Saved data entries
::::

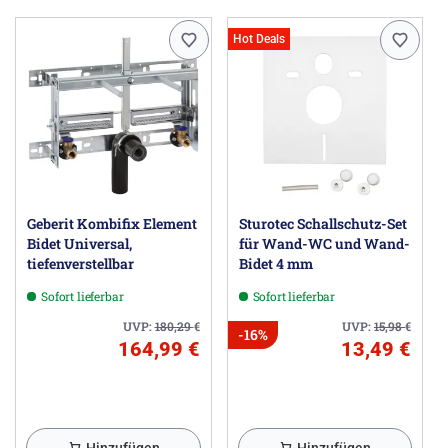
Hot Deals
Geberit Kombifix Element
Sturotec Schallschutz-Set
Bidet Universal,
für Wand-WC und Wand-
tiefenverstellbar
Bidet 4 mm
Sofort lieferbar
Sofort lieferbar
UVP:
180,29
€
UVP:
15,98
€
-16%
164,99 €
13,49 €
Hinzufügen
Hinzufügen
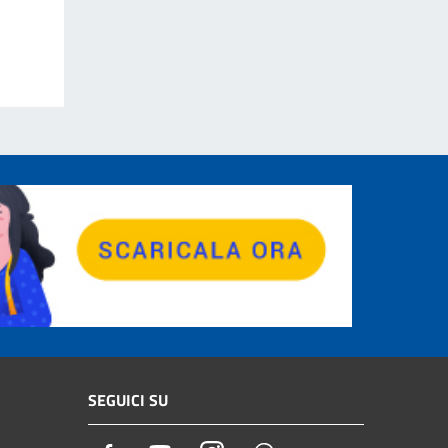
SEGUICI SU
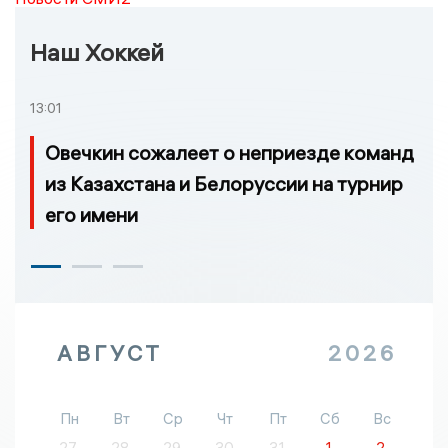
Наш Хоккей
13:01
Овечкин сожалеет о неприезде команд
из Казахстана и Белоруссии на турнир
его имени
АВГУСТ
2026
Пн
Вт
Ср
Чт
Пт
Сб
Вс
27
28
29
30
31
1
2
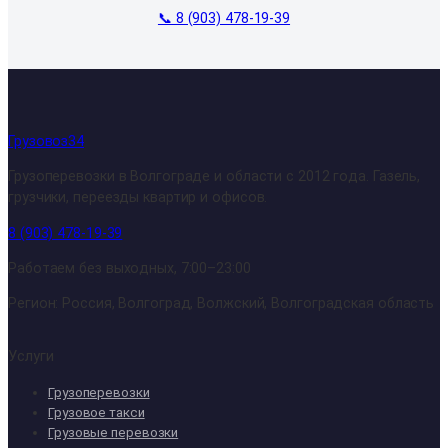
📞 8 (903) 478-19-39
Грузовоз34
Грузоперевозки в Волгограде и области с 2012 года. Газель,
грузчики, переезды квартир и офисов.
8 (903) 478-19-39
Работаем без выходных, 7:00–23:00
Регион: Россия, Волгоград, Волжский, Волгоградская область
Услуги
Грузоперевозки
Грузовое такси
Грузовые перевозки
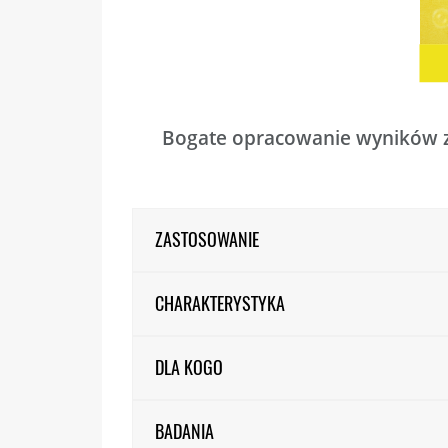
Bogate opracowanie wyników z
ZASTOSOWANIE
CHARAKTERYSTYKA
DLA KOGO
BADANIA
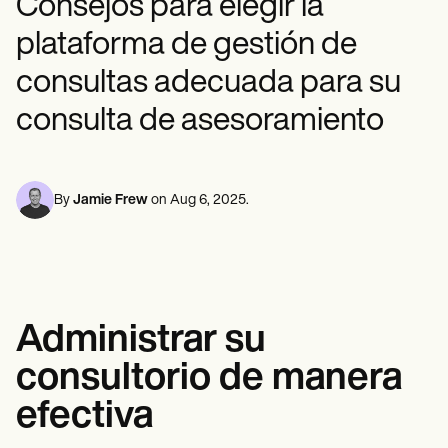
Consejos para elegir la
Profesionales de la Salud Mental
Life coaches
Insurance claims
Speech therapists
Trabajo Social
Massage therapists
plataforma de gestión de
Nutricionistas
Personal trainers
Fisioterapia
consultas adecuada para su
Psicología
Enfermeras/os
consulta de asesoramiento
Masajistas
Terapia Ocupacional
Resources
Blogs
By
Jamie Frew
on
Aug 6, 2025
.
Guías
Comparación
Guías de la app
Plantillas
Códigos ICD
Procedure Codes
Superbill Template
Administrar su
Notas SOAP
consultorio de manera
Treatment Plan Template
Informed Consent Form
efectiva
Social Work Treatment Plans
DAR Note Template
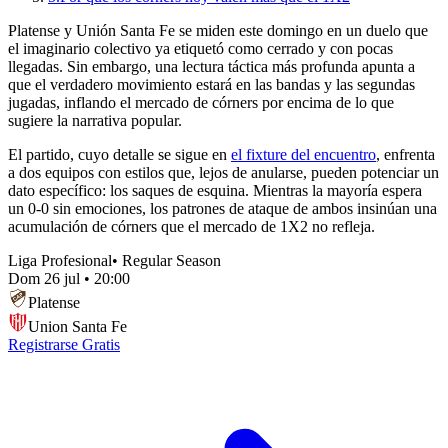
Platense y Unión Santa Fe se miden este domingo en un duelo que
el imaginario colectivo ya etiquetó como cerrado y con pocas
llegadas. Sin embargo, una lectura táctica más profunda apunta a
que el verdadero movimiento estará en las bandas y las segundas
jugadas, inflando el mercado de córners por encima de lo que
sugiere la narrativa popular.
El partido, cuyo detalle se sigue en
el fixture del encuentro
, enfrenta
a dos equipos con estilos que, lejos de anularse, pueden potenciar un
dato específico: los saques de esquina. Mientras la mayoría espera
un 0-0 sin emociones, los patrones de ataque de ambos insinúan una
acumulación de córners que el mercado de 1X2 no refleja.
Liga Profesional
•
Regular Season
Dom 26 jul
•
20:00
Platense
Union Santa Fe
Registrarse Gratis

::::

> [Exercise objective] The answer must be an exact copy of the records, with no pictures in it.

> [Answer to this exercise]
Hot Deals
Geberit Kombifix Element
Sturotec Schallschutz-Set
Bidet Universal,
für Wand-WC und Wand-
tiefenverstellbar
Bidet 4 mm
Sofort lieferbar
Sofort lieferbar
UVP:
180,29
€
UVP:
15,98
€
-16%
164,99 €
13,49 €
Hinzufügen
Hinzufügen
SEGUICI SU
Наш Хоккей
13:01
Овечкин сожалеет о неприезде команд
из Казахстана и Белоруссии на турнир
его имени
АВГУСТ
2026
Пн
Вт
Ср
Чт
Пт
Сб
Вс
27
28
29
30
31
1
2
📞 8 (903) 478-19-39
Грузовоз34
Грузоперевозки в Волгограде и области с 2012 года. Газель,
грузчики, переезды квартир и офисов.
8 (903) 478-19-39
Работаем без выходных, 7:00–23:00
Регион: Россия, Волгоград, Волжский, Волгоградская область
Услуги
Грузоперевозки
Грузовое такси
Грузовые перевозки
Bogate opracowanie wyników z
ZASTOSOWANIE
CHARAKTERYSTYKA
DLA KOGO
BADANIA
Consejos para elegir la
Profesionales de la Salud Mental
Life coaches
Insurance claims
Speech therapists
Trabajo Social
Massage therapists
plataforma de gestión de
Nutricionistas
Personal trainers
Fisioterapia
consultas adecuada para su
Psicología
Enfermeras/os
consulta de asesoramiento
Masajistas
Terapia Ocupacional
Resources
Blogs
By
Jamie Frew
on
Aug 6, 2025
.
Guías
Comparación
Guías de la app
Plantillas
Códigos ICD
Procedure Codes
Superbill Template
Administrar su
Notas SOAP
consultorio de manera
Treatment Plan Template
Informed Consent Form
efectiva
Social Work Treatment Plans
DAR Note Template
Platense y Unión Santa Fe se miden este domingo en un duelo que
el imaginario colectivo ya etiquetó como cerrado y con pocas
llegadas. Sin embargo, una lectura táctica más profunda apunta a
que el verdadero movimiento estará en las bandas y las segundas
jugadas, inflando el mercado de córners por encima de lo que
sugiere la narrativa popular.
El partido, cuyo detalle se sigue en
el fixture del encuentro
, enfrenta
a dos equipos con estilos que, lejos de anularse, pueden potenciar un
dato específico: los saques de esquina. Mientras la mayoría espera
un 0-0 sin emociones, los patrones de ataque de ambos insinúan una
acumulación de córners que el mercado de 1X2 no refleja.
Liga Profesional
•
Regular Season
Dom 26 jul
•
20:00
Platense
Union Santa Fe
Registrarse Gratis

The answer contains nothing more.